Inhalt

1.  Allgemeines

1.1  Rechtliche Grundlagen:

Nach Anhang Teil 4 Abs. 2 Ziffer 1 der Verordnung zur arbeitsmedizinischen Vorsorge (ArbMedVV) vom 18. Dezember 2008 (BGBl I S. 2768) hat der Arbeitgeber/Dienstherr seinen Beschäftigten (Beamtinnen/Beamten, Richterinnen/Richtern, Arbeitnehmerinnen/Arbeitnehmern) eine angemessene Untersuchung der Augen und des Sehvermögens anzubieten. Der Sehtest kann durch die Betriebsärztin/den Betriebsarzt, aber auch durch eine andere fachkundige Person erfolgen. Erweist sich aufgrund der Ergebnisse dieser Untersuchung eine augenärztliche Untersuchung als erforderlich, ist diese zu ermöglichen. Entsprechendes gilt bei Auftreten von Sehbeschwerden.
Den Beschäftigten sind im erforderlichen Umfang spezielle Sehhilfen für ihre Arbeit an Bildschirmgeräten zur Verfügung zu stellen, wenn Untersuchungsergebnis ist, dass spezielle Sehhilfen notwendig und normale Sehhilfen nicht geeignet sind.

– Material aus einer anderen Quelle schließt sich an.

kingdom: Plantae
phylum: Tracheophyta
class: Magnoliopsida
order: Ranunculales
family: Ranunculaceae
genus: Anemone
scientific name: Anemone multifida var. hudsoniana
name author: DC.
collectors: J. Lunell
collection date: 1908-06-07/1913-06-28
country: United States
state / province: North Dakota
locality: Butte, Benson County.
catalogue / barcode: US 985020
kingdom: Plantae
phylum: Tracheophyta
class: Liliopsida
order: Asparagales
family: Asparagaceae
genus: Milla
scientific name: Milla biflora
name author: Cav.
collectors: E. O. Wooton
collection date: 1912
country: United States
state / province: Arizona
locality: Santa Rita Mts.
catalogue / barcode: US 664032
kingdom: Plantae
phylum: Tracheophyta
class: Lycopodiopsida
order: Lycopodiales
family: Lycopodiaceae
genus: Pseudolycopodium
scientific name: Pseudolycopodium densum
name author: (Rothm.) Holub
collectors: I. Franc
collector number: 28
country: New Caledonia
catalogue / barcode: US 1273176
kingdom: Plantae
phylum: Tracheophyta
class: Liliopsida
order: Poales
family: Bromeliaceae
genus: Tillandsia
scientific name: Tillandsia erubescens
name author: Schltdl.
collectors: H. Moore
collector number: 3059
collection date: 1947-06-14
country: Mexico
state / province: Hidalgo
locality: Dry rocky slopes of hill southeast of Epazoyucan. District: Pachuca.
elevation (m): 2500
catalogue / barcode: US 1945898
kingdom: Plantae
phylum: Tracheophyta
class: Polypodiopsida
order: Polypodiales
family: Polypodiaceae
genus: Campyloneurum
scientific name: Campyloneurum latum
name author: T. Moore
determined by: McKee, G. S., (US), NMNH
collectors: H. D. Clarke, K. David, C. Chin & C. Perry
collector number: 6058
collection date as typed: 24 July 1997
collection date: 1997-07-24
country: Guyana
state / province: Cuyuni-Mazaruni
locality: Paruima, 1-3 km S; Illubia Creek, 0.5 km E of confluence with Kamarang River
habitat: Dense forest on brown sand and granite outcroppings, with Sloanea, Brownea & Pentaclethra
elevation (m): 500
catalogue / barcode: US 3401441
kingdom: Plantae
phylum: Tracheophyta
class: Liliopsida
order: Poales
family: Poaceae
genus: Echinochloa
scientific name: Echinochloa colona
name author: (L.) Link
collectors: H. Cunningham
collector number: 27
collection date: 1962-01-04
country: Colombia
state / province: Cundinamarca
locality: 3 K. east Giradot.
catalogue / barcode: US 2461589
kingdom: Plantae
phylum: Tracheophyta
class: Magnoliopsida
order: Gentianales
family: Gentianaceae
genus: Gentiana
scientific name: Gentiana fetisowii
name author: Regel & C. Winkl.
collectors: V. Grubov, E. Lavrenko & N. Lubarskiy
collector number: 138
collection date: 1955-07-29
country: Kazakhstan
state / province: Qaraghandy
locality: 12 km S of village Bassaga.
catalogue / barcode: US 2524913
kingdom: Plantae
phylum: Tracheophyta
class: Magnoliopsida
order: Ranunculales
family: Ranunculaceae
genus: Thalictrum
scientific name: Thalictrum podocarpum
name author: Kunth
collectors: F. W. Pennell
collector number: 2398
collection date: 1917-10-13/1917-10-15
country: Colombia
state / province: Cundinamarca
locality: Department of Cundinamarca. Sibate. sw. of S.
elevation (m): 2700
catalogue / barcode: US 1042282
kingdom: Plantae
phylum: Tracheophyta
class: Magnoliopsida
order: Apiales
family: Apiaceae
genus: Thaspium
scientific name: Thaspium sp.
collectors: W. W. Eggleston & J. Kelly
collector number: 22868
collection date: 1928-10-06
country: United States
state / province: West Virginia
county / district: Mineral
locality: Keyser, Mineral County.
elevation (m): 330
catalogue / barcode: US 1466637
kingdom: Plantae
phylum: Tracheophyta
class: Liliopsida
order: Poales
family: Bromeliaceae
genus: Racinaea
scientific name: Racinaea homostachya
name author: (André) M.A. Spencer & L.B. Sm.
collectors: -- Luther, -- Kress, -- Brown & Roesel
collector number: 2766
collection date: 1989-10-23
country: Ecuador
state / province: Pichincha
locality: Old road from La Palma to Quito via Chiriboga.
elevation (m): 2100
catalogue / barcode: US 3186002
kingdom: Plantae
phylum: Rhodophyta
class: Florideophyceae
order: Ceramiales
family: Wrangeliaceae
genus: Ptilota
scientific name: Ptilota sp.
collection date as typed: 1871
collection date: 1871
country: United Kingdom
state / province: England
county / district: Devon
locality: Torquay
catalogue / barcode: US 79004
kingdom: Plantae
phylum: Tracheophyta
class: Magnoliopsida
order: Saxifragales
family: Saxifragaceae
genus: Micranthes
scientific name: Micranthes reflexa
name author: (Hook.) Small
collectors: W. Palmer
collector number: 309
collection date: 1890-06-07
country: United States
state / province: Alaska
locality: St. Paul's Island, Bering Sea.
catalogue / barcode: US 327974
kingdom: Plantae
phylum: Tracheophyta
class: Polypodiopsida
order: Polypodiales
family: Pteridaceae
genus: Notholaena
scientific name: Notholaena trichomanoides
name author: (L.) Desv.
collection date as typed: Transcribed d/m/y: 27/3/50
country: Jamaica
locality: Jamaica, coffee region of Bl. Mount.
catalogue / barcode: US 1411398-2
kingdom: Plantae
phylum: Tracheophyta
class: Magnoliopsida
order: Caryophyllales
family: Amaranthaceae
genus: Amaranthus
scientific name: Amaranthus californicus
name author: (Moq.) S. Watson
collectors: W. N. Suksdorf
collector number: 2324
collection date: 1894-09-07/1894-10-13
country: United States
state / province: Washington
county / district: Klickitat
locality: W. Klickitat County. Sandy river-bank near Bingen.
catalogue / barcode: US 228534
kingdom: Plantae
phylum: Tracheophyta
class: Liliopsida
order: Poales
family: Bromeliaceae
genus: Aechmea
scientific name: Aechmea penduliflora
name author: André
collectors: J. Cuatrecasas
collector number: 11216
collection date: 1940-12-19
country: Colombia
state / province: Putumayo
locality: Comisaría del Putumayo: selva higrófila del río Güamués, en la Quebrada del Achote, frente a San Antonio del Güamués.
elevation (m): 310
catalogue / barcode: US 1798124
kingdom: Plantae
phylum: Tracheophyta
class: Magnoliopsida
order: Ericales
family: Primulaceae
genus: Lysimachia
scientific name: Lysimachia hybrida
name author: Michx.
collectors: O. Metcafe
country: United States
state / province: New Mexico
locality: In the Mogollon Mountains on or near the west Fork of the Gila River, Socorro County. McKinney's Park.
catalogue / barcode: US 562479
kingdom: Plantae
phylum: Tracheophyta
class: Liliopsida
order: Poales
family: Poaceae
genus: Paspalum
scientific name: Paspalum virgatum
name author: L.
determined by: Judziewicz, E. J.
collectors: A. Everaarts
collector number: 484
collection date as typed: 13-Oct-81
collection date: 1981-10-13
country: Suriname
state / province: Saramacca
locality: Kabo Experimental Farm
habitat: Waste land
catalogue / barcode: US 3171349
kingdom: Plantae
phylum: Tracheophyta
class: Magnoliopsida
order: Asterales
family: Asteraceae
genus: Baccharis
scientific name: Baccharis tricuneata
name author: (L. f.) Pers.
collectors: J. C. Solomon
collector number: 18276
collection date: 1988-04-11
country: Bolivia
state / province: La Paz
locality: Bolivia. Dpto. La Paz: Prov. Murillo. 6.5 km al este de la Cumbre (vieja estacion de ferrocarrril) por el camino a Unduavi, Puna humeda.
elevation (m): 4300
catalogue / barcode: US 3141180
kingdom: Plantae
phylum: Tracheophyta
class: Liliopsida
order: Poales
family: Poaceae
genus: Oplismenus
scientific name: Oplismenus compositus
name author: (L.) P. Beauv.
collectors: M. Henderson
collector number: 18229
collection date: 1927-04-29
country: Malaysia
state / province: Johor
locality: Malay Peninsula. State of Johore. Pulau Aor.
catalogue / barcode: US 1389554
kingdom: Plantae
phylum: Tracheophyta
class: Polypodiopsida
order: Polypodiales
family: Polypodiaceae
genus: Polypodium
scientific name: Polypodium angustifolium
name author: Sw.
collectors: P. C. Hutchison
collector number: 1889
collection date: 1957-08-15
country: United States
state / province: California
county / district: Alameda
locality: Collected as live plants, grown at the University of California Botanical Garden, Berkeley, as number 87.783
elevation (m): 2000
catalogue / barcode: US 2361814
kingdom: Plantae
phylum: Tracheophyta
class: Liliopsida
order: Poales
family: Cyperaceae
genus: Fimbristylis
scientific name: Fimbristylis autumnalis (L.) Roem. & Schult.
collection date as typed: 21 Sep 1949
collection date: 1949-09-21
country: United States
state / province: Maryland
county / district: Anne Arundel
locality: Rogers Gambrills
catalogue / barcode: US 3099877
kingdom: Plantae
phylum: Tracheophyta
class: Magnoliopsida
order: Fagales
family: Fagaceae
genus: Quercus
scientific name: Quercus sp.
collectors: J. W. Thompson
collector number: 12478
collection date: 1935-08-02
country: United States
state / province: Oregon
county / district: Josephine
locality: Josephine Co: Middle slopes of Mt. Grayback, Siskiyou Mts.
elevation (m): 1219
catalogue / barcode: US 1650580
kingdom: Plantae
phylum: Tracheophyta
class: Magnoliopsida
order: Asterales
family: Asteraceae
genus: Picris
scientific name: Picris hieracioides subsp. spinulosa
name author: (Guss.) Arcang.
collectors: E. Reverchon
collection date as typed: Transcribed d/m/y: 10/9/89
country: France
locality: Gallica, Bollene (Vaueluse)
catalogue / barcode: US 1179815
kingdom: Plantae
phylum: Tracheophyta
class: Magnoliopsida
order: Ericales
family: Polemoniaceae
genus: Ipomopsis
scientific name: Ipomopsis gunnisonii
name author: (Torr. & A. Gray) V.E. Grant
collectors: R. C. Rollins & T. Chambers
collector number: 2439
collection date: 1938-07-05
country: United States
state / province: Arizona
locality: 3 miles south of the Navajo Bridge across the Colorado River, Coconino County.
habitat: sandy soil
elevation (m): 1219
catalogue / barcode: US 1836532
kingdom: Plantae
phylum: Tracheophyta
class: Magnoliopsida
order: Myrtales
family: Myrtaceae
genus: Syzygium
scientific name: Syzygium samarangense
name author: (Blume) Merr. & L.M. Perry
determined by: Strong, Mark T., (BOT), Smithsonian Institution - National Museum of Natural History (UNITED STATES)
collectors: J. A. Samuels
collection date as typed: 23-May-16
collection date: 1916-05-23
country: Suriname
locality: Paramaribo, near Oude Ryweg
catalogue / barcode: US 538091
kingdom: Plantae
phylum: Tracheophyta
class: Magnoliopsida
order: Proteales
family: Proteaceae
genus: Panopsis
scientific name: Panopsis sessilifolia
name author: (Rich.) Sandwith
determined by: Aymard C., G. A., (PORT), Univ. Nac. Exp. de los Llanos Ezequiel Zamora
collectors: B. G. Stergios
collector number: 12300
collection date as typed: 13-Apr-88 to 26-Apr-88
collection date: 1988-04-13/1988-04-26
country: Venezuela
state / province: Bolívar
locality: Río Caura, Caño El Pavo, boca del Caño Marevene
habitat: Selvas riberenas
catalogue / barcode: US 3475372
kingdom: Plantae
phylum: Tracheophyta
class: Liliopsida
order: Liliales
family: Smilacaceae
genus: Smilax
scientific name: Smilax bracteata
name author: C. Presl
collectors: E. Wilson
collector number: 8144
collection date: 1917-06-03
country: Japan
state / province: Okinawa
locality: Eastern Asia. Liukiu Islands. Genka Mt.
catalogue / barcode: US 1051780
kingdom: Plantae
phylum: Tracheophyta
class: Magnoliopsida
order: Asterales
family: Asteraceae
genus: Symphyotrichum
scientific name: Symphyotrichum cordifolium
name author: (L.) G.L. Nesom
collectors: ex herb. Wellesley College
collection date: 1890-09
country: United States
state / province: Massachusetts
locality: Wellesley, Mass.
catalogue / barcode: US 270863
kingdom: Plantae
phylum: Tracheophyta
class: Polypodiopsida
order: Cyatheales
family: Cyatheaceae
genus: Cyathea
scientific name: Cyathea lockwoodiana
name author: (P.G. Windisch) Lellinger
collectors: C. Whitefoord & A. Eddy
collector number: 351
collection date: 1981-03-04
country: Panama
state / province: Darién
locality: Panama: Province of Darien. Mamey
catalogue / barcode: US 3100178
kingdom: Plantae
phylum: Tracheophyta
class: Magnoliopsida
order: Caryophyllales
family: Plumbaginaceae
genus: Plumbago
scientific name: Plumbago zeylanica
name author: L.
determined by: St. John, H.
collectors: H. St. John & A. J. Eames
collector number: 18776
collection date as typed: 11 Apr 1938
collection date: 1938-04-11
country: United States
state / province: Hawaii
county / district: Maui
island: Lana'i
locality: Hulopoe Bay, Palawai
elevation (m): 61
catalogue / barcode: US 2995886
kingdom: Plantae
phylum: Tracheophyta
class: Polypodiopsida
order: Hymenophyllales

1.2  Definition der Begriffe „normale Sehhilfen “/ “spezielle Sehhilfen “:

Normale Sehhilfen sind zur Korrektur einer Fehlsichtigkeit notwendig und genügen den Sehanforderungen des Alltags. Spezielle Sehhilfen sind an die besonderen Bedingungen und die individuellen Sehanforderungen der Bildschirmarbeit des Beschäftigten angepasst. Sie eignen sich nicht als Alltagsbrille. Bildschirmbrillen können mit Einstärken-, Mehrstärken- oder speziellen Bildschirmgleitsichtgläsern ausgestattet sein.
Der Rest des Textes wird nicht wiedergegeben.